Renahud Hernández Morales * (La Jornada)
Desde el periodo presidencial de Vicente Fox, pasando por Calderón y Peña Nieto, hemos vivido intensamente una cultura de la evaluación. Se ha elevado a imperativo categórico el hacernos vivir la cultura de la evaluación.
Se han invertido grandes sumas en ello. Tan sólo el proyecto Enciclomedia foxista costó 24 mil millones de pesos y constituyó el intento de introducir las Tecnologías de la Información y Comunicación en los centros educativos para que los estudiantes mejoraran en sus resultados en las evaluaciones escolares. En 2012, la elaboración de la prueba Enlace y Evaluación Universal tuvieron un costo de 277 millones de pesos. Para 2014-2015 se entregarán 240 mil laptops a alumnos de quinto y sexto grado de primaria con un costo de 756.6 millones de pesos. Otras concesiones se otorgaron a empresas privadas como Mexicanos Primero, de Claudio X. González.
La evaluación, elevada a rango constitucional demuestra pretensión de la autoridad por lograr la imposición entre la población de esta nueva cultura. Una cultura que expresa el deseo del sector privado por controlar la educación. Con ello quieren establecer una nueva racionalidad técnico-instrumental, quieren construir una nueva civilización técnico-pragmática.
Como señala Michel Foucault: “en la técnica del examen se encuentran implicados todo un dominio de saber, todo un tipo de poder. El examen permite transmitir el saber y establecer sobre los estudiantes un amplio campo de conocimientos. El examen abre dos posibilidades correlativas: la construcción del individuo como objeto descriptible, analizable… y la constitución de un sistema comparativo que permite la medida de fenómenos globales, la descripción de grupos, la caracterización de hechos colectivos, la estimación de las desviaciones de los individuos unos respecto de otros y su distribución en una población”.
El registro de los resultados se conforma como un análisis al que se puede recurrir cuando así lo necesiten, sirve para conocer las costumbres de los niños y de los profesores, el examen así, es un código físico de señalización y exclusión, de control.

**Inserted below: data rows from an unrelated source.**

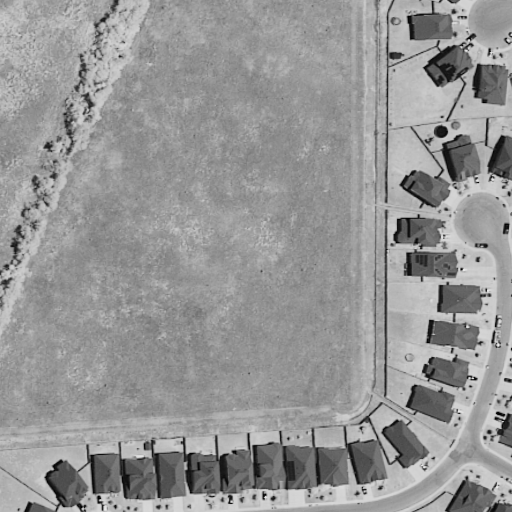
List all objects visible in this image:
building: (452, 1)
road: (505, 13)
building: (427, 27)
building: (446, 67)
building: (490, 84)
building: (460, 158)
building: (503, 159)
building: (425, 188)
crop: (180, 211)
building: (416, 231)
building: (430, 265)
building: (458, 300)
building: (451, 335)
building: (445, 371)
building: (431, 403)
building: (511, 407)
road: (479, 410)
building: (506, 432)
building: (403, 444)
road: (488, 460)
building: (366, 461)
building: (331, 466)
building: (267, 467)
building: (298, 468)
building: (235, 472)
building: (105, 474)
building: (202, 474)
building: (170, 475)
building: (137, 479)
building: (65, 483)
building: (470, 498)
building: (501, 507)
building: (35, 508)
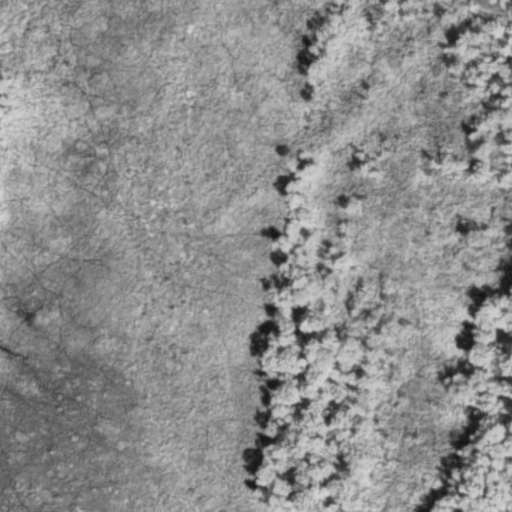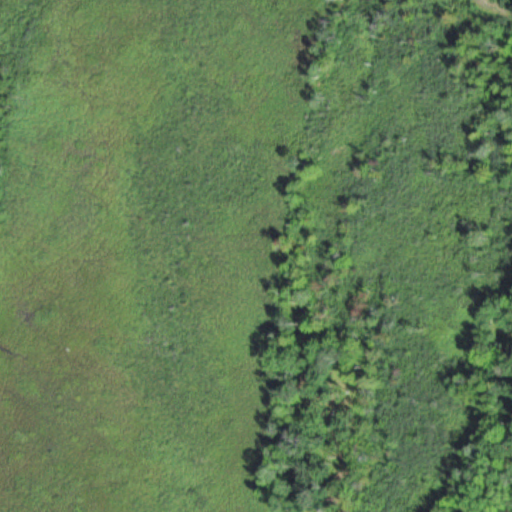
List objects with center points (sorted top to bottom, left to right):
railway: (499, 6)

A través del examen se establece la disciplina sobre las mentes y los cuerpos, el ritual que rodea el ejercicio del examen, su código de misterio, la idea de auscultación y sus resultados van estableciendo un estado de zozobra y nerviosismo en el examinado, cuya aceptación lo autorregula y se autocorrige como finalidad intrínseca del examen.
Con la sola disposición a aceptar este ritual de la evaluación, el individuo autocorrige su conducta, sus modos de pensar. Con los resultados, la autoridad clasifica a los grupos en zonas y su distribución en la población. Conoce los grupos sociales más dóciles a sus pretensiones, determina la ubicación de los individuos más laboriosos, identifica a los más críticos a su proyecto y así, determina la aplicación de premios a sus incondicionales y castiga a sus opositores. Cada hombre se presenta clasificado y provisto de un rótulo, se circunscribe así, su destino en la sociedad.

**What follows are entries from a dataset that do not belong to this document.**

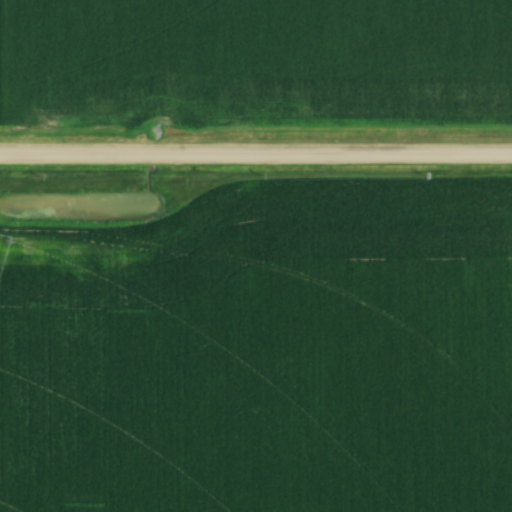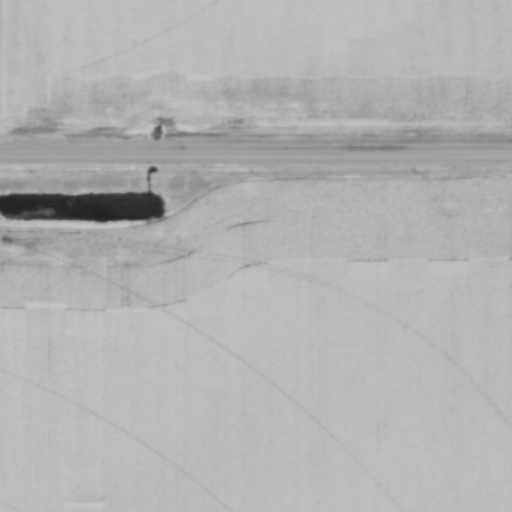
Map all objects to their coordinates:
road: (256, 151)
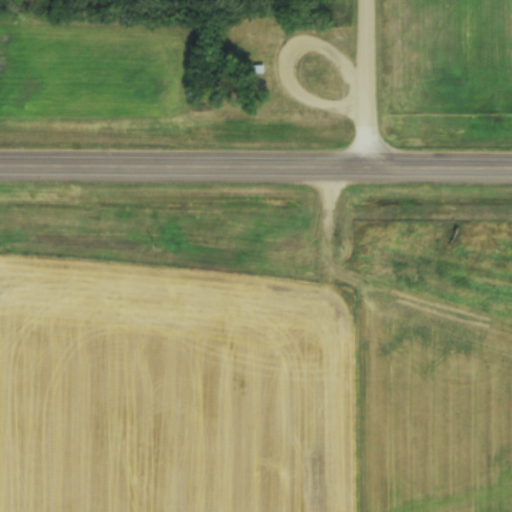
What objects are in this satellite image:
road: (371, 83)
road: (256, 166)
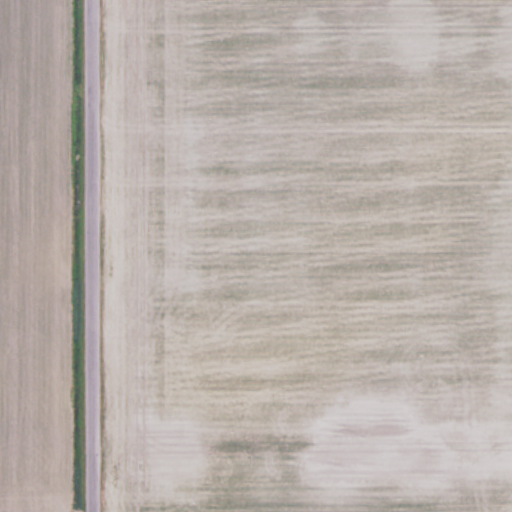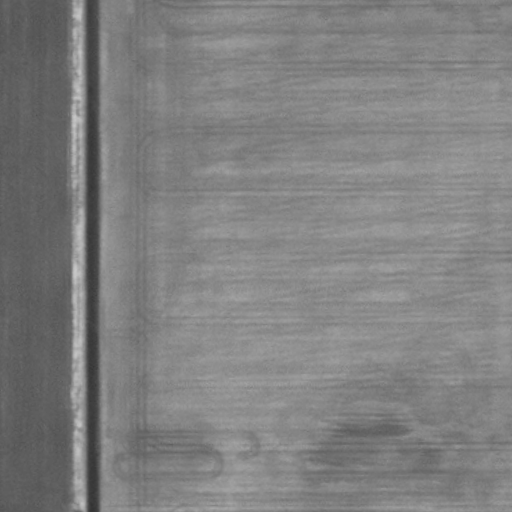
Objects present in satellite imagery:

Cuando el examen y el pensamiento del individuo se convierten en instrumento, se renuncia a pensar, se niega el intento de convertir al examen en un objeto de saber para el individuo, en un recurso de aprendizaje. Según Max Horkheimer, el examen como instrumento clasificatorio y de exclusión, “realiza complejas operaciones lógicas sin que realmente se efectúen todos los actos mentales en que se basan los símbolos matemáticos y lógicos… cuando la misma razón se instrumentaliza adopta una especie de ceguera, se torna fetiche… subsunción. Nociones como las de justicia, igualdad, felicidad, tolerancia que, en siglos anteriores eran considerados inherentes a la razón o dependientes de ella, han perdido sus raíces espirituales”. Son fines, pero ninguna instancia racional les otorga un valor y las vincula con la realidad objetiva.
A través del examen se trata de establecer una sociedad disciplinaria, de imponer una nueva racionalidad a través de una formación en la técnica disciplinaria. La escuela examinadora ha marcado el comienzo de una nueva pedagogía que funciona como ciencia. Se pasa de una pedagogía de práctica cognitivista, evaluadora de aprendizajes, a una pedagogía examinadora, clasificadora y excluyente que sanciona competencias, habilidades y destrezas utilitarias y pragmáticas. La evaluación, como código imperativo constitucional, ha sido convertida en instrumento punitivo para decidir el ingreso, la promoción, la premiación y la permanencia en el trabajo.
Las grandes luchas históricas del magisterio nacional democrático en contra de este tipo de evaluación, de la educación basada en ella y de la nueva racionalidad a la que aspira, no son mera ocurrencia. Son expresión de la lucha por su sobrevivencia y dignidad, de la defensa de la educación pública, de su voluntad de considerar a la educación un derecho humano.